- Task directions
Return every entry below word for word and leave out any picture.

- Input
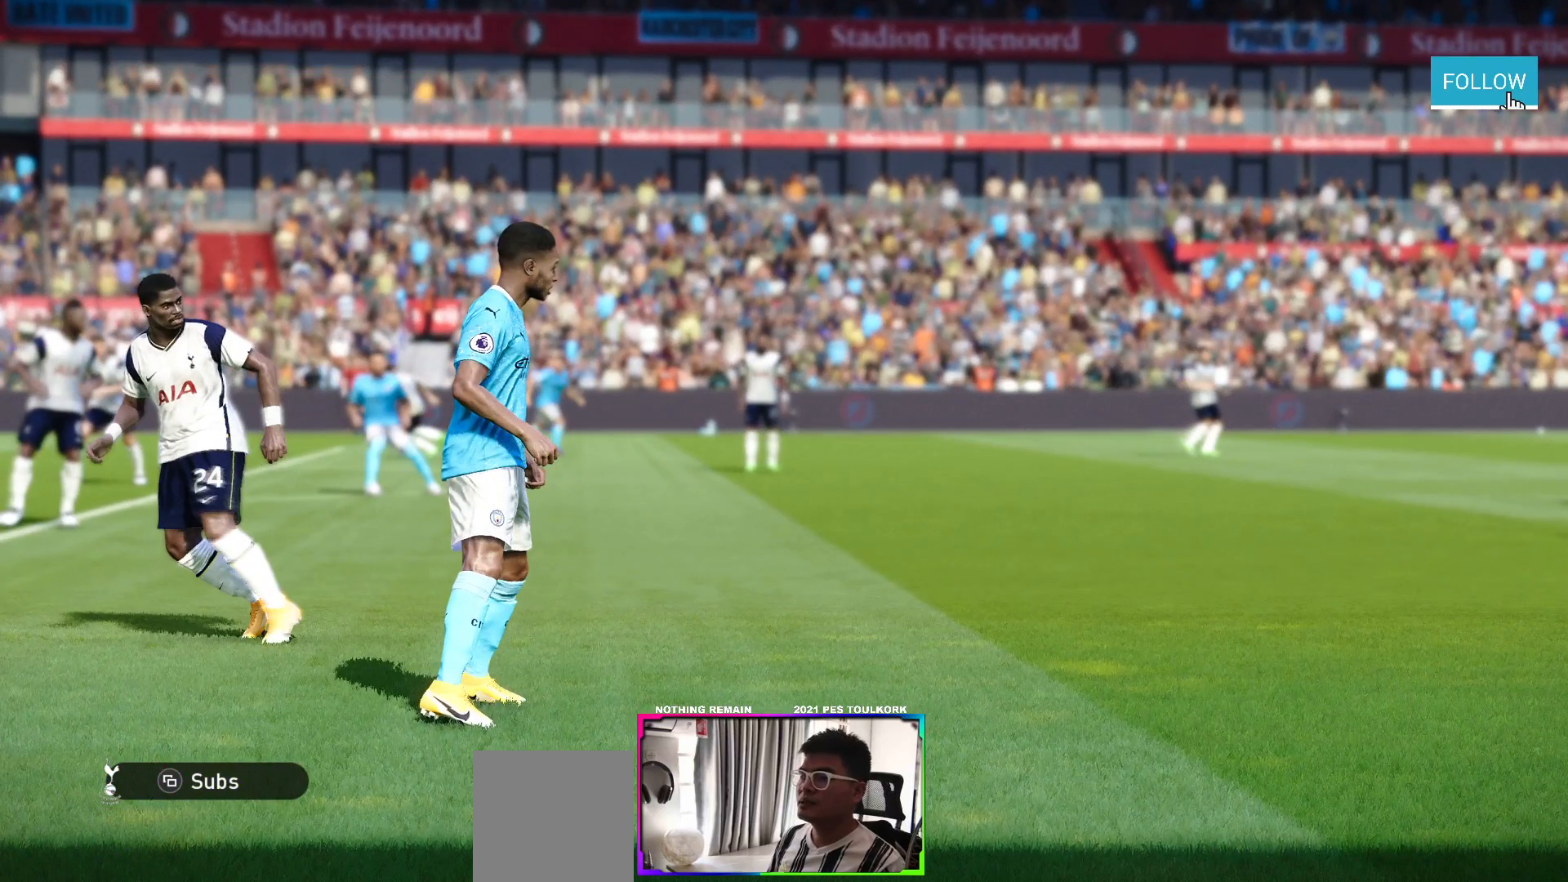
{"buttons": [], "left_stick": "center", "right_stick": "center", "events": [[67, "START", "down"], [183, "START", "up"]]}
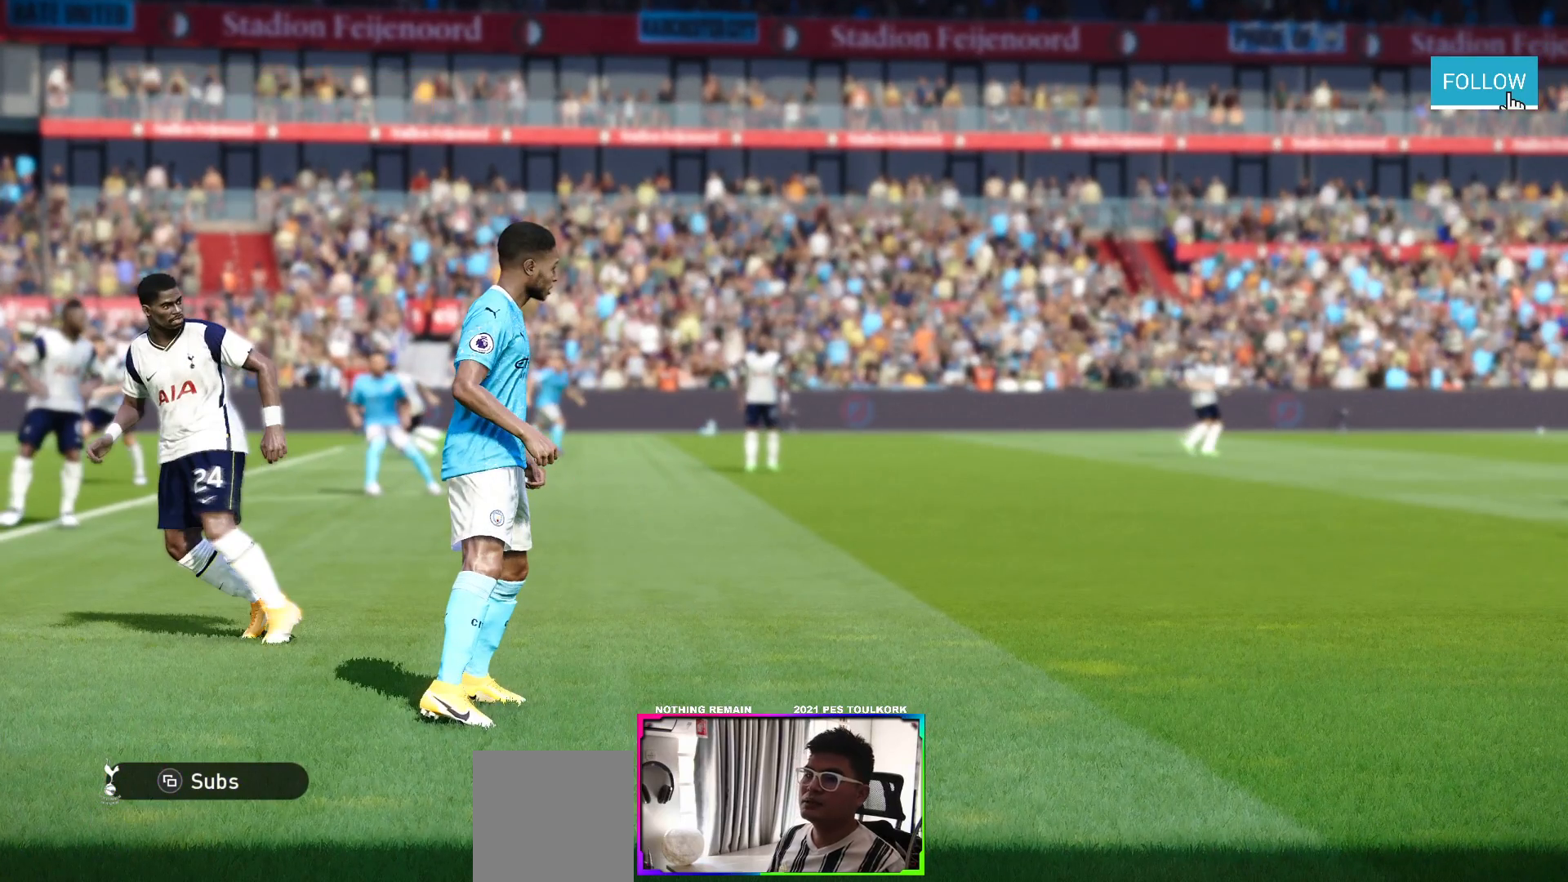
{"buttons": [], "left_stick": "center", "right_stick": "center", "events": []}
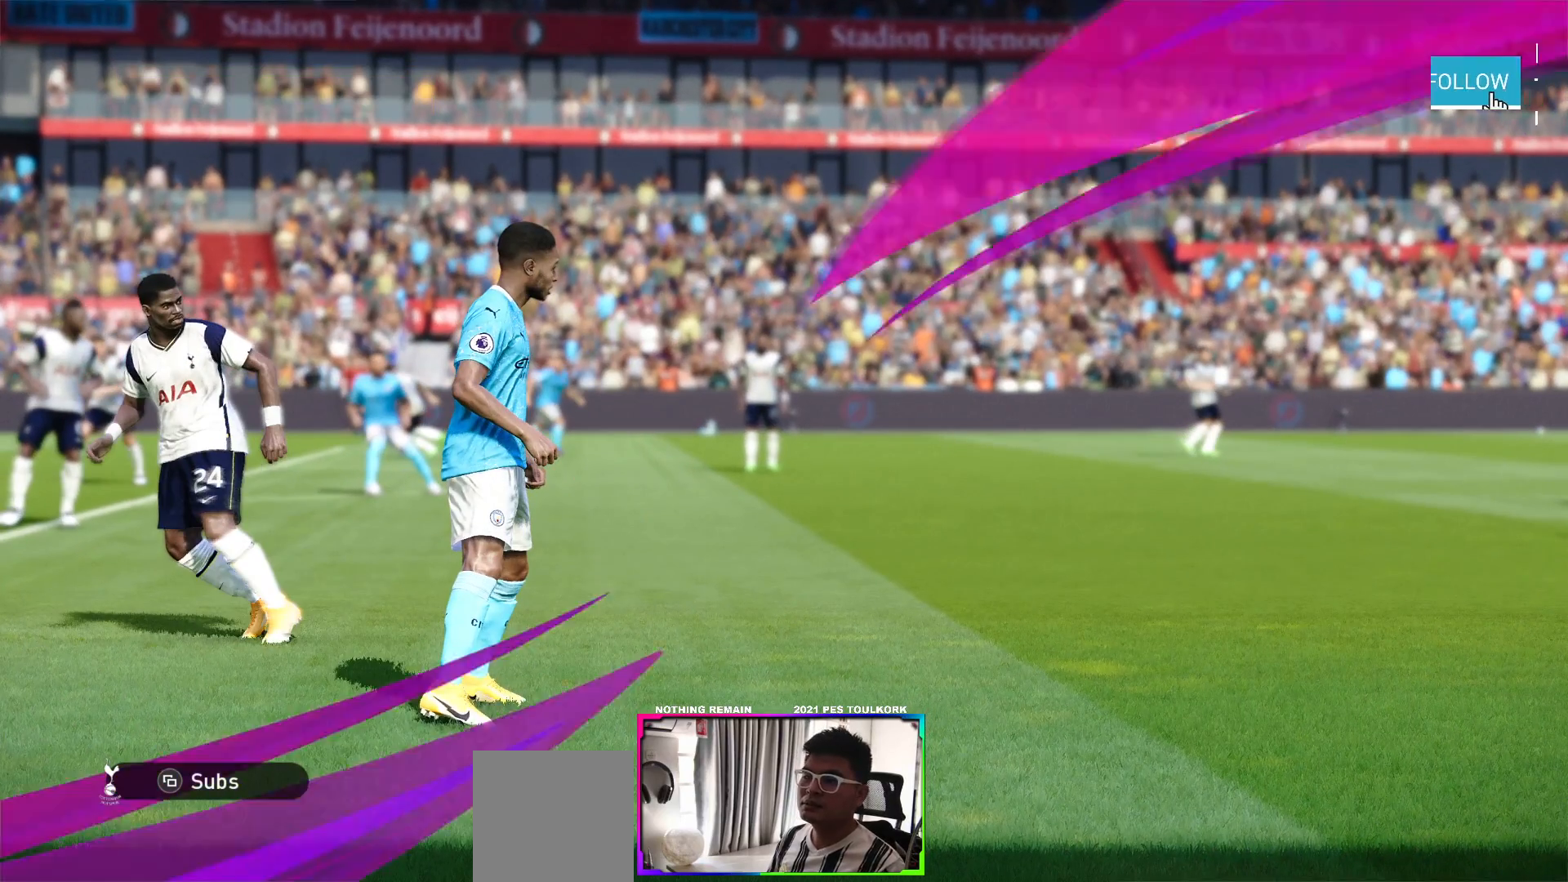
{"buttons": [], "left_stick": "center", "right_stick": "center", "events": []}
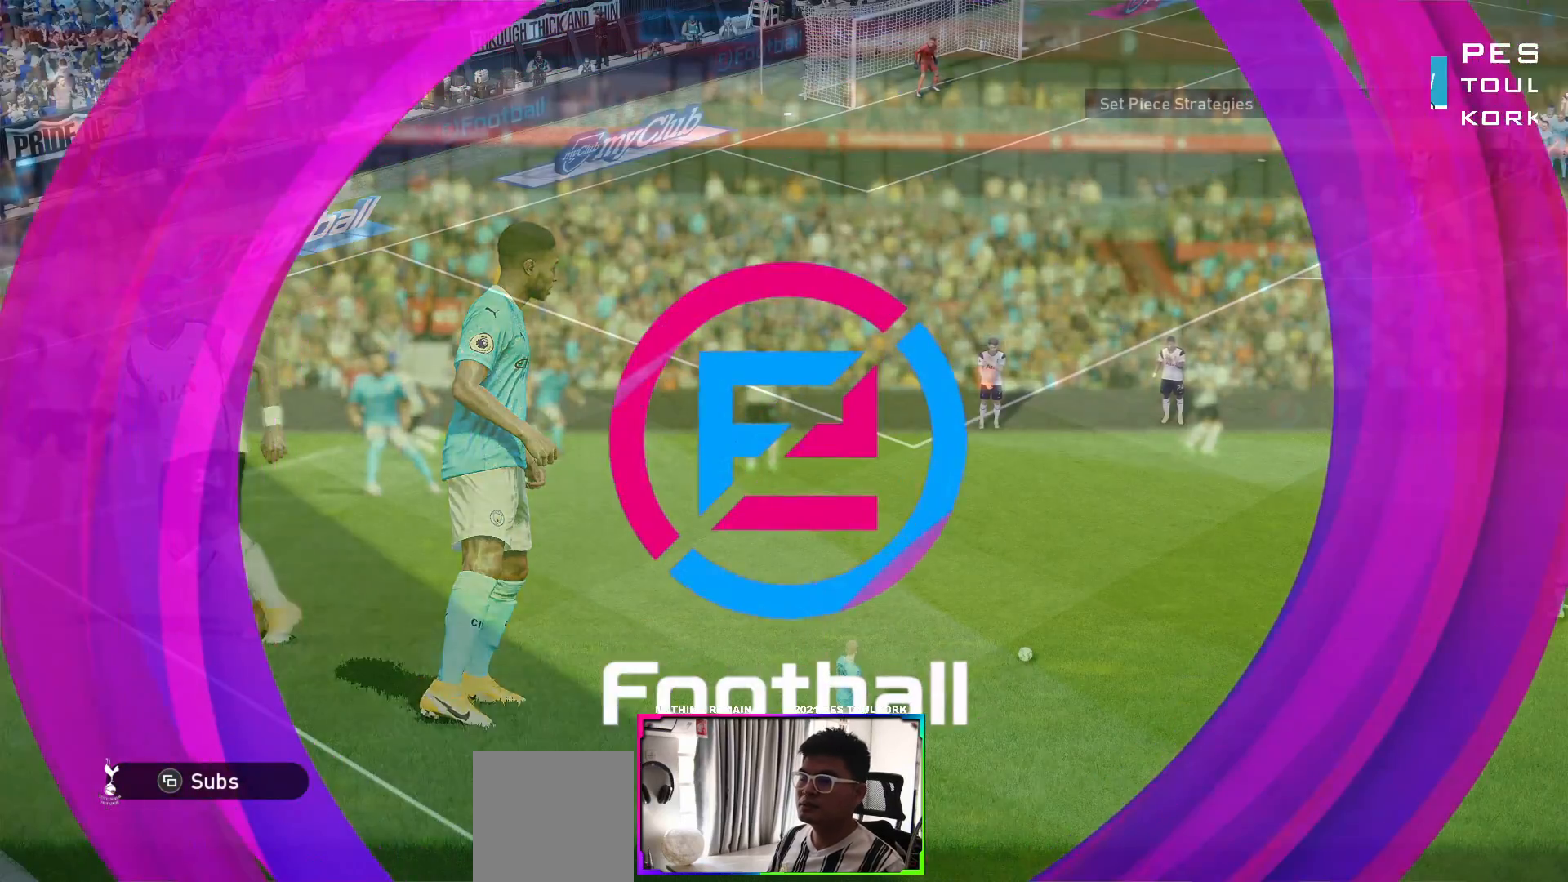
{"buttons": [], "left_stick": "center", "right_stick": "center", "events": []}
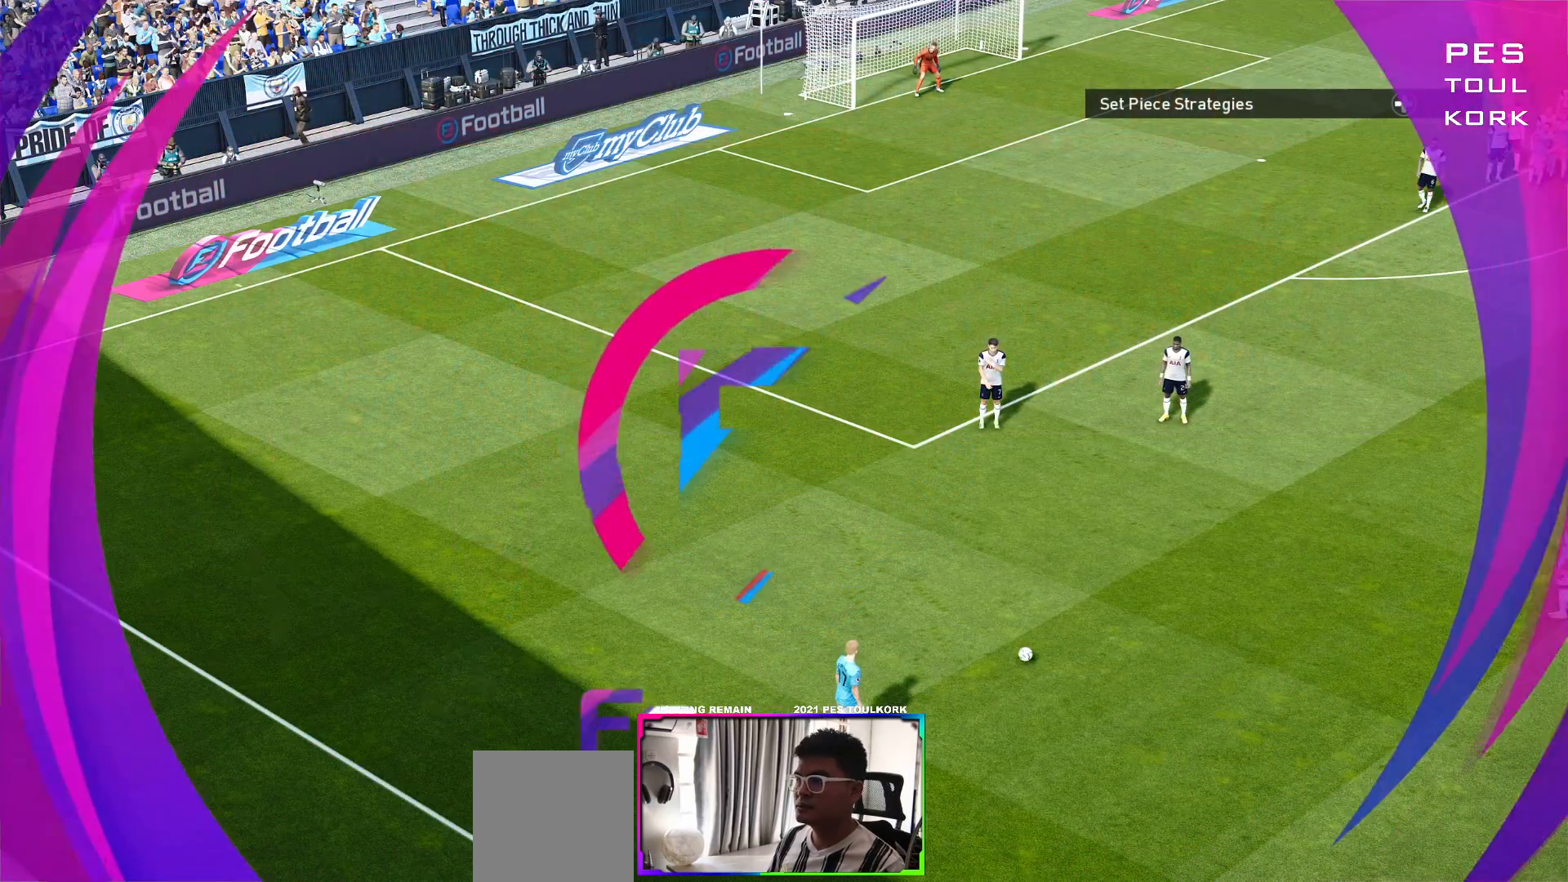
{"buttons": [], "left_stick": "center", "right_stick": "center", "events": []}
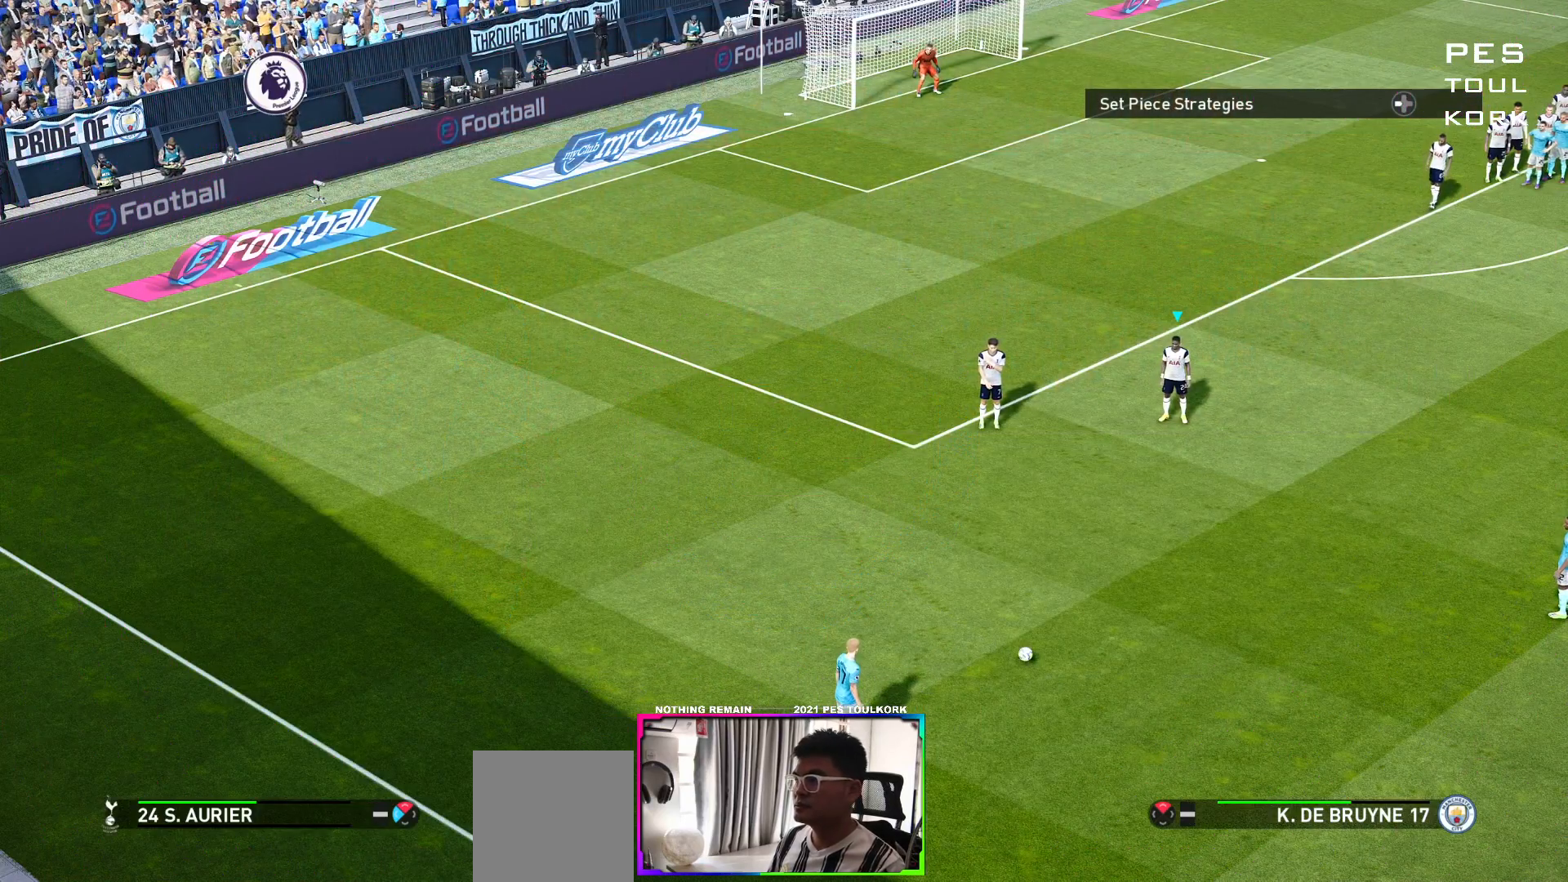
{"buttons": ["R1"], "left_stick": "left", "right_stick": "center", "events": [[350, "left_stick", "left"], [450, "R1", "down"]]}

- Task response
{"buttons": [], "left_stick": "center", "right_stick": "center", "events": [[67, "START", "down"], [183, "START", "up"]]}
{"buttons": [], "left_stick": "center", "right_stick": "center", "events": []}
{"buttons": [], "left_stick": "center", "right_stick": "center", "events": []}
{"buttons": [], "left_stick": "center", "right_stick": "center", "events": []}
{"buttons": [], "left_stick": "center", "right_stick": "center", "events": []}
{"buttons": ["R1"], "left_stick": "left", "right_stick": "center", "events": [[350, "left_stick", "left"], [450, "R1", "down"]]}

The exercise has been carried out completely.